I never really had any major issues with my breast size or appearance, but I always wondered what it would be like to have bigger breasts. I just figured I'd leave well enough alone. However, after breastfeeding my two children for 36 months combined, I lost enough volume to feel flat chested and slightly saggy. I don't have the most curvy/feminine figure so it kind of messed with my femininity and self-confidence.
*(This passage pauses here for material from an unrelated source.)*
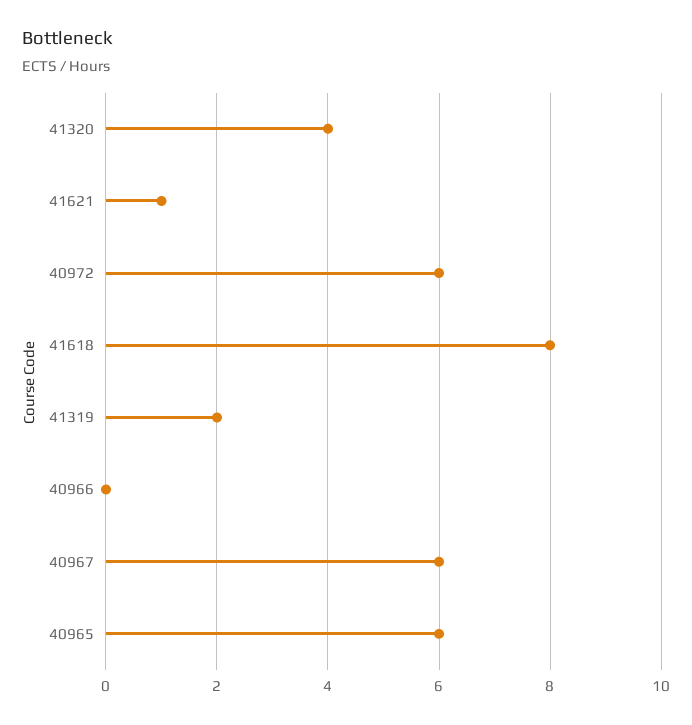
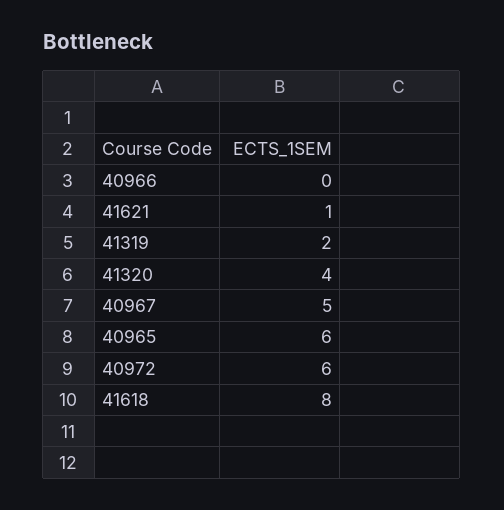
40967: 6 -> 5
After deciding that we most likely won't have any more children, it finally became feasible to move forward with BA. I started researching last year when I moved to Colorado but I was still nursing at the time. After my son self-weaned, I cranked up my research and set a goal to have the surgery within the next year. The time has finally come! So far I have met with 2 doctors and both came very highly recommended. I put down a deposit and scheduled the procedure for later this month with one of the Drs (Dr Aaron Smith) because he was just amazing in every way. He was very thorough, professional and reassuring about achieving my goals. His credentials speak for themselves and he has a wonderfully supportive staff. Below are a few photos of my dream boobs/boob goals (Mia Khalifa). I was a 34C at my perkiest and have been as big as a 34DDD when I was engorged... I know cup size doesn't matter but I'm hoping to end up around that same size. I'm 5'6 and 150lbs. Both of the docs I've seen agreed that my frame can carry 600-650ccs without looking like bolt-ons. I want them big but my priority is for them to end up as squishy and fluffy as possible. Right now that looks like it's gonna be 600. I'll let you all know for sure after my pre-op appt next week.
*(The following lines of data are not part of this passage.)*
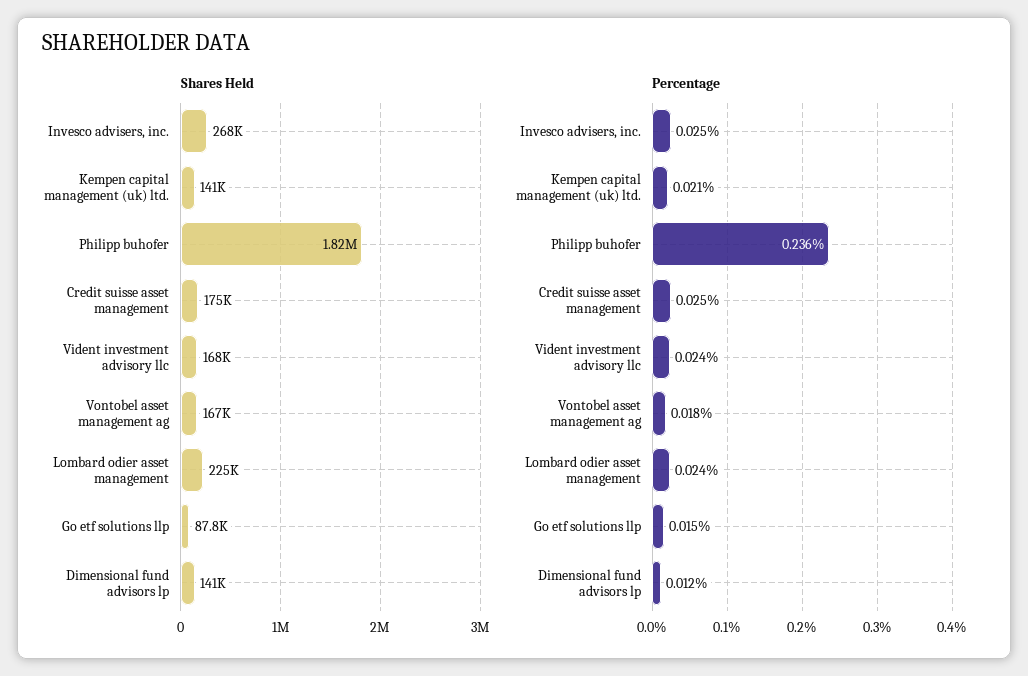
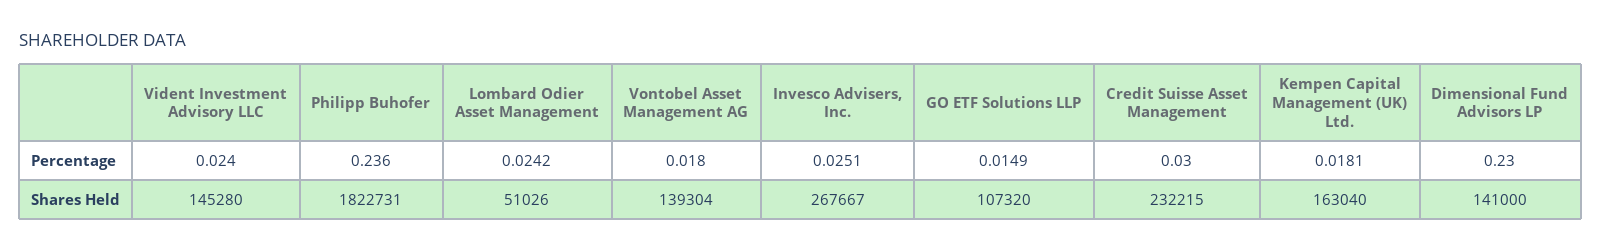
Shares Held, Kempen capital management (uk) ltd.: 141000 -> 163040
Shares Held, Credit suisse asset management: 175000 -> 232215
Shares Held, Vident investment advisory llc: 168000 -> 145280
Shares Held, Vontobel asset management ag: 167000 -> 139304
Shares Held, Lombard odier asset management: 225000 -> 51026
Shares Held, Go etf solutions llp: 87800 -> 107320
Percentage, Kempen capital management (uk) ltd.: 0.021 -> 0.0181
Percentage, Credit suisse asset management: 0.025 -> 0.03
Percentage, Dimensional fund advisors lp: 0.012 -> 0.23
So here's my current situation - deflated & asymmetrical

I'm going to try my best to document this journey. Both for myself but especially for others that may benefit from it. Paying it forward, because this site has been very helpful to me. Here are a couple of "before" pics. My pre-op is in 3 days and I'm getting very antsy & nervous! I can only imagine what that last week before surgery is gonna be like.

Just a little over 48 hours!

Thursday morning feels like a million years away right now! So many thoughts and emotions going through my mind. Mostly praying for a smooth and seamless procedure and a quick recovery. I know the surgery itself is less than an hour but the general anesthesia scares the heck out of me. For some reason, I always wake up screaming and terrified. Dr. Smith assured me that the anesthesiologist will take that all into consideration. I'm sure everyone has these crazy last minute doubts but it's still nice to hear that I'm not alone. I think being a mother makes it all that much more difficult... Mom guilt! As in, what if something happens? Did I risk everything for something selfish? I'm reassured in knowing that my surgeon is very well-qualified, I'm a healthy individual and it's a pretty common procedure. Ugh! These nerves suck! I just want it to be Thursday already. I guess the only thing that'll make me feel better is... MORE WISH BOOBIES! :-) *Feel free to send over any extra good vibes you might have laying around. Even though we're all strangers, I take great comfort in your words and encouragement. ??